Когда она наливала кофе, он обнял ее за талию, почесался головой о ее бок. За окном падал снег. Крыши и асфальт лаково блестели. Гриша, меланхолично глядя в окно, съел две тарелки картошки, залитой яйцами и заправленной зеленым луком. Выпил две кружки кофе. Ему понравилось, что он так много съел и его не затошнило.
— Гриша, а я ведь правда, если ты хочешь, могу у тебя остаться.
— Оставайся.
— Тебе будет легче со мной?
— Не знаю, Шурочка. Мне вообще-то и так не тяжело. С чего ты взяла, что мне тяжело? Просто я думаю: а почему бы нам с тобой не пожить наконец вместе? У нас же к этому еще в институте дело шло. Если я не путаю.
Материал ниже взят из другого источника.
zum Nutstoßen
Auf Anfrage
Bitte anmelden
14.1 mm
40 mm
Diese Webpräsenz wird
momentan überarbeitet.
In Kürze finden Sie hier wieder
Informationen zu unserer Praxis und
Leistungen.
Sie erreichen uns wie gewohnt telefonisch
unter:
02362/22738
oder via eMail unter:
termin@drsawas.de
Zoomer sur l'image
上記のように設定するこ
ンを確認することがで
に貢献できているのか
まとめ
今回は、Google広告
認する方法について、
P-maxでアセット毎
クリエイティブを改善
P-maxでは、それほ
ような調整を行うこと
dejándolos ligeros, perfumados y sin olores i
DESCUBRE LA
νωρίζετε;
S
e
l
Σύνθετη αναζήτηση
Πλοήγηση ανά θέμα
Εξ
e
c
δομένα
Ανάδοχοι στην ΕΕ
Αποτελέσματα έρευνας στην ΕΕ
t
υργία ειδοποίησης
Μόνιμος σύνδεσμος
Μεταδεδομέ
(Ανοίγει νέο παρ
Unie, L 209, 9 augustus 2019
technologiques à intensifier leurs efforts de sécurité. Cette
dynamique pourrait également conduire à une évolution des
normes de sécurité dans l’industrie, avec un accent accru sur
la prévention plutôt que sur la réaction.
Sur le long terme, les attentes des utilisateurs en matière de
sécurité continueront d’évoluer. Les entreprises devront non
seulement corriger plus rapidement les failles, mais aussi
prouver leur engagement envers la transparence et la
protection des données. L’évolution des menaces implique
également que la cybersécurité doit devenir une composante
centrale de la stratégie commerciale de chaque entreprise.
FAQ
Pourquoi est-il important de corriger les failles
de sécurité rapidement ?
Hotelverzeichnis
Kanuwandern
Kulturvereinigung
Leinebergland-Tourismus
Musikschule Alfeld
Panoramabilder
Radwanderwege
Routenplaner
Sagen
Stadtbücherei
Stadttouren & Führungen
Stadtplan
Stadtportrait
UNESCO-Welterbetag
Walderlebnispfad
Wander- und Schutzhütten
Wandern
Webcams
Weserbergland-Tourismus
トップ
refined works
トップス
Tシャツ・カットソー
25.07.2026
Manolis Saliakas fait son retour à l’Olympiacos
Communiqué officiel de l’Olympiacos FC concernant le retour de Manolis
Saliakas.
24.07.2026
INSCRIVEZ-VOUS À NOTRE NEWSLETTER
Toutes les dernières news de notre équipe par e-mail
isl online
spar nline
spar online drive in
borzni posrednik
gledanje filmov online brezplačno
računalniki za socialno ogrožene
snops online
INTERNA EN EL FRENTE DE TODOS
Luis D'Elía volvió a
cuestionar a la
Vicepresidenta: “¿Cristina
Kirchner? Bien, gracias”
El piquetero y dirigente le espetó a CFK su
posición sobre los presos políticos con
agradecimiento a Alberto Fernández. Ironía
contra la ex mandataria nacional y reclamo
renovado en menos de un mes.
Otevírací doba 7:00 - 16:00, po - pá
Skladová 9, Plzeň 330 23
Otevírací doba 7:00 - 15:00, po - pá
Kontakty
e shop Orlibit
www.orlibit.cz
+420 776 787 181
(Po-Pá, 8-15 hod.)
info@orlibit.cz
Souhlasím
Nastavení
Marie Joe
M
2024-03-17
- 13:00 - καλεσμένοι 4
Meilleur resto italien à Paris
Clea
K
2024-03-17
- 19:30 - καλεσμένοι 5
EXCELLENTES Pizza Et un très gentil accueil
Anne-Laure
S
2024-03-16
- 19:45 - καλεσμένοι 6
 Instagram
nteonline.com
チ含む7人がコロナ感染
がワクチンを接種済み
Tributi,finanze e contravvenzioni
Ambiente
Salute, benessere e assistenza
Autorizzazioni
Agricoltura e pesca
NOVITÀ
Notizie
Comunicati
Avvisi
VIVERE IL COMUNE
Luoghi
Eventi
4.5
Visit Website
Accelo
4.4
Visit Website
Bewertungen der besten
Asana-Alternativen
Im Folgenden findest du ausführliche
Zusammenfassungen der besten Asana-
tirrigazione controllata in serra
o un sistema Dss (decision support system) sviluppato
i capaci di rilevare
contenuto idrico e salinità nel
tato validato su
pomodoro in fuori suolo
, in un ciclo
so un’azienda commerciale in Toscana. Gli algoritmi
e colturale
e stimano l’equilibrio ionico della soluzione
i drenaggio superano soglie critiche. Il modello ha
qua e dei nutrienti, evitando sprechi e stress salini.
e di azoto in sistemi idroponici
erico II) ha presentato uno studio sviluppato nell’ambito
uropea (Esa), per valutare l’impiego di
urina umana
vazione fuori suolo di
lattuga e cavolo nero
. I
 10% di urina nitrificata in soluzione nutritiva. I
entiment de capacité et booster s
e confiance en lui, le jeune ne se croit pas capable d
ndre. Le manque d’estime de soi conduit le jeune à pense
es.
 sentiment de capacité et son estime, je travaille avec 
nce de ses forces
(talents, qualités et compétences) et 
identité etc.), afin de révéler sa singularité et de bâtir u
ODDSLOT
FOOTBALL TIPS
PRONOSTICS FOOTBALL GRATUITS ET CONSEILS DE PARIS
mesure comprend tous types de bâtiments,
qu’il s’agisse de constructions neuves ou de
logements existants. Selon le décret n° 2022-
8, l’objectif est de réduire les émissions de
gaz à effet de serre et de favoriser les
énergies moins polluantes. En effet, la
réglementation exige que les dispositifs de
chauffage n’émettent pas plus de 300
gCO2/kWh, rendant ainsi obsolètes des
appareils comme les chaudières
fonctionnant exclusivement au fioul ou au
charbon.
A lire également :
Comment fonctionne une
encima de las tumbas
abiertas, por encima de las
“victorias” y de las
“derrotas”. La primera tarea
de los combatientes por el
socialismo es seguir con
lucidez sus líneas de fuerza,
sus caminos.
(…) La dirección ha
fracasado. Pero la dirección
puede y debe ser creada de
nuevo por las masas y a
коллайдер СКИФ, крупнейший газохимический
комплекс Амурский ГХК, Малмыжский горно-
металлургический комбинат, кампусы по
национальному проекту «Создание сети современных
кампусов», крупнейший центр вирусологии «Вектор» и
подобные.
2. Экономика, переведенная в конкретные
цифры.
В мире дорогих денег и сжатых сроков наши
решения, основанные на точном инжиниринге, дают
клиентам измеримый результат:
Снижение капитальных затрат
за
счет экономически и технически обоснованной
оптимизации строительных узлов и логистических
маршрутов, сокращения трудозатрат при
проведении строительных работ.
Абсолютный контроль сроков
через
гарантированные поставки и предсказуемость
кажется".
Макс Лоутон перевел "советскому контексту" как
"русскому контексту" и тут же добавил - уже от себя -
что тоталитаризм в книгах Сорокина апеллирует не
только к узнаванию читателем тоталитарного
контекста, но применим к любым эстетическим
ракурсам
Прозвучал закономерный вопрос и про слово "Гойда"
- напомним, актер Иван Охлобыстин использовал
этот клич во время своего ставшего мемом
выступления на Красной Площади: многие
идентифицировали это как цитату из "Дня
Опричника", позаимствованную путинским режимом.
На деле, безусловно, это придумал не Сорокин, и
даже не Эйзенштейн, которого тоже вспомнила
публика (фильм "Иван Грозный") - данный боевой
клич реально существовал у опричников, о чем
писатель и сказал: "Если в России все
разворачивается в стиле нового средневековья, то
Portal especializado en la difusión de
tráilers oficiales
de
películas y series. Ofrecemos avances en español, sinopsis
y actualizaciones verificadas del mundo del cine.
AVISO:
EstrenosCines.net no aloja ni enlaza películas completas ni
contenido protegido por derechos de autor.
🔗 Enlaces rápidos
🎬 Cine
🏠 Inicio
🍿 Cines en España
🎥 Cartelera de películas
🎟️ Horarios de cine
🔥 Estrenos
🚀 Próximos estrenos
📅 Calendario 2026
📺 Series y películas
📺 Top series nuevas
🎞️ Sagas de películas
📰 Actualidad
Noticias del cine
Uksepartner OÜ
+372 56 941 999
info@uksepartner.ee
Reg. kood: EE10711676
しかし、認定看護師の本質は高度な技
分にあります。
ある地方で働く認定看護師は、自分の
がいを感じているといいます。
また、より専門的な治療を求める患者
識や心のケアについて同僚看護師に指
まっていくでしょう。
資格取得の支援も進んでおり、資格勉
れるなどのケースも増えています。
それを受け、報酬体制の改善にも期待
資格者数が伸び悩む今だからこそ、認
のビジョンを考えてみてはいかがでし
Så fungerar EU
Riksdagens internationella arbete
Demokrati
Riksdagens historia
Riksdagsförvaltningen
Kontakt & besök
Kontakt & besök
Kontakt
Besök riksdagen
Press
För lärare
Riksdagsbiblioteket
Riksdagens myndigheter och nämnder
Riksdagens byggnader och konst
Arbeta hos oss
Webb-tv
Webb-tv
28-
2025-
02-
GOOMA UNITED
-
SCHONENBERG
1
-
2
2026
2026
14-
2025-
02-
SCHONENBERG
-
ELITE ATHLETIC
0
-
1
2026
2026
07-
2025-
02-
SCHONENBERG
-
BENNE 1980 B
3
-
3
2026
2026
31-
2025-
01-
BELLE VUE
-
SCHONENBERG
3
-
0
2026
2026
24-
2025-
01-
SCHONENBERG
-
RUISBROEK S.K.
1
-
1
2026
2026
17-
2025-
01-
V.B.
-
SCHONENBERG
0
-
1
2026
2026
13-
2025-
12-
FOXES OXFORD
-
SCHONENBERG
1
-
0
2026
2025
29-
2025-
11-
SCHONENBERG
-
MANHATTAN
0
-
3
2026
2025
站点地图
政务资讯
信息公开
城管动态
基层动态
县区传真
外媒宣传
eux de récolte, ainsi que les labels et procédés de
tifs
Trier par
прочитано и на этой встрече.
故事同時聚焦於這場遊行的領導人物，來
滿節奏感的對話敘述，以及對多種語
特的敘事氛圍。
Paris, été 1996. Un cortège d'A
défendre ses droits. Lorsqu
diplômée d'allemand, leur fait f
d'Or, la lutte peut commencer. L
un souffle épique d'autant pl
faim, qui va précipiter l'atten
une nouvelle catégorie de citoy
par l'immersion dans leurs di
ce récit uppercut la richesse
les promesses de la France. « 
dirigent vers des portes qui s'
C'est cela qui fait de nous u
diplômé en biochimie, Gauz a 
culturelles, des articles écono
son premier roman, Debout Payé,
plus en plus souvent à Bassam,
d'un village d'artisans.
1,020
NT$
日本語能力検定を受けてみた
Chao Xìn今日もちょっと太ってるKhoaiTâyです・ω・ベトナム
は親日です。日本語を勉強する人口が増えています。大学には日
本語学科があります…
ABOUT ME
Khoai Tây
Она взялась прикуривать и никак не могла зажечь спичку, коробок отсырел. И только тут он вдруг осознал, какого труда ей, бедняжке, стоит казаться хладнокровной. Он дикую, несусветную затеял забаву, тянет за собой в омут живого человека, почему-то безрассудно поддающегося на его уловки. Ему-то теперь, конечно, все как с гуся вода, но ей-то, ей, матери и верной доселе супруге, каково! Какой ей резон ставить под удар собственное устоявшееся положение, собственную судьбу, которой, судя по всему, она вполне довольна? Не ради же того только, чтобы спать с ним в Кириной постели и готовить ему по утрам завтрак. Проблеск раскаяния наждачной пилкой коснулся его сумеречного сознания, и он поспешил рассеять недоразумение:
— Впрочем, Шура, смотри сама. Я за свои слова и поступки, кажется, отвечать уже не могу. А уж ты трезвым умом прикинь, стоит ли нам затеваться. Я тебе за сегодняшнюю ночь страшно благодарен. Может, и достаточно? А то нас общество осудит, и в том числе твой муж, если узнает. Такие вещи обязательно рано или поздно узнаются.
Как она была естественна и беспомощна в этом застиранном халатике, непричесанная, ненакрашенная, поднявшая на него глаза, полные мольбы. Завлажневший взгляд как дрожание еловых веток. Вот она — боль! Он ее сразу узнал. Не одному ему плохо, вон там напротив — боль и жуть, неизвестно отчего высекшиеся на девичьем лике. Та, чужая боль потянула к себе его мутное саднение, его душевный надрыв — смягчила, утешила его собственную скорбь.